In nealhaddaway/CDCscraper: Scrapes Citation Information From the website for the Centers for Disease Control and Prevention

knitr::opts_chunk$set(
  collapse = TRUE,
  comment = "#>",
  error = TRUE
)

Often we want to save search results from organisational websites; for example, when conducting grey literature searches in a systematic review. This package allows users to conduct an advanced search in one such website, that of the Centers for Disease Control and Prevention (CDC), exporting the results and a report of the searching as a dataframe object and a .txt. report, respectively.

The process consists of several main steps. Generating a functional URL for each page of 10 search results Saving each results page as an HTML document (for transparent reporting) Scraping the (10) search results for each page Converting the results into a table containing the titles, links and short descriptions of each result * Saving a text report file that documents the search activities in full (for transparent reporting)

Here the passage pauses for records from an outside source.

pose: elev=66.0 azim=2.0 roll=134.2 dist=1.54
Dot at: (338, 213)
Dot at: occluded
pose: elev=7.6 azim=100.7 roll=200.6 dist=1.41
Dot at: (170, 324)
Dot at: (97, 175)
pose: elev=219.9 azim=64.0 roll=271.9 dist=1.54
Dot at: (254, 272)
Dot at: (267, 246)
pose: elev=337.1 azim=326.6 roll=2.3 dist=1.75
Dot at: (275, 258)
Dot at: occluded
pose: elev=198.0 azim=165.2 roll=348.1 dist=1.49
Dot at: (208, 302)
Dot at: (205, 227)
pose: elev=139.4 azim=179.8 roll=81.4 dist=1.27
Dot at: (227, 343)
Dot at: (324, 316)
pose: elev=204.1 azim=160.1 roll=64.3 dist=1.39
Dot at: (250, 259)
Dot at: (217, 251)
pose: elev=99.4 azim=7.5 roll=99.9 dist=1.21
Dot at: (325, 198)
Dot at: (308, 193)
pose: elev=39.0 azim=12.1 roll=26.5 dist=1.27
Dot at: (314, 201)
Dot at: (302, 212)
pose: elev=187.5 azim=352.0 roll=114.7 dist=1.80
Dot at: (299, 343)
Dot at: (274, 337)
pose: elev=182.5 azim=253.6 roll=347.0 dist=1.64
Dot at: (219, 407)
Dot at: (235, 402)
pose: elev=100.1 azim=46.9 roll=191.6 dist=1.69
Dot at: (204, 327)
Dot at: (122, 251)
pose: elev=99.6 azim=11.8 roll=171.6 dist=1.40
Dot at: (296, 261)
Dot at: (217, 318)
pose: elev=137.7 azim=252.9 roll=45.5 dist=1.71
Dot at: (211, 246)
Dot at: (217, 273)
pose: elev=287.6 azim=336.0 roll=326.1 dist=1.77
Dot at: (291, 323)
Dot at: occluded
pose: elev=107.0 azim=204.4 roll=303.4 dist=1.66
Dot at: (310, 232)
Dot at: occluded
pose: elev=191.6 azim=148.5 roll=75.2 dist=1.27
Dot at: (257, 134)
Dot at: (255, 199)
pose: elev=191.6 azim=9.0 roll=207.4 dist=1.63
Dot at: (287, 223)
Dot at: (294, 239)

Generating URLS for search result pages

Begin by installing the development version of the package from Github with:

install.packages("devtools", repos = "http://cran.us.r-project.org")
devtools::install_github("nealhaddaway/CDCscraper")
library(CDCscraper)

The CDC website allows the following information to be searched through it's main interface and through the advanced search function [terms in square brackets represent the function input equivalents]:

with all of the words (terms separated by AND in Boolean search logic) [and_terms]
with the exact phrase (exact phrases in Boolean search logic) [exact_phrase]
with at least one of the words [terms separated by OR in Boolean search logic) [or_terms]
without the words (terms separated by NOT in Boolean search logic) [not_terms]
dated between [date_from and date_to]

Using the buildCDClink() function, you can input any of these fields and generate one or more URLs for pages of search results. In addition to the above fields, the following information can be provided. Empty fields will result in use of defaults or non-use of the field):

start page (the page of results you want to start generating from) [start_page, default is 1]
pages (the number of pages to generate URLs for following on from the start page) [pages, default is 1]
language (the language used for searches and Google Scholar's interface) [language, default is en (English)]

Consider this example:

and_terms <- c('disease', 'spread')
not_terms <- c('animal', 'fish')
exact_phrase <- c('corona virus')
or_terms <- c('pandemic', 'global')
date_from <- '01/01/1980'
date_to <- '10/11/2020'
link <- buildCDClinks(and_terms = and_terms, 
                     exact_phrase = exact_phrase, 
                     or_terms = or_terms, 
                     not_terms = not_terms,
                     date_from = date_from,
                     date_to = date_to)
link

The output "https://search.cdc.gov/search/index.html?all=disease%20spread&none=animal%20fish&exact=corona%20virus&any=pandemic%20global&date1=01%2F01%2F1980&date2=10%2F11%2F20201" is a functioning URL constructed from the inputs we provided above.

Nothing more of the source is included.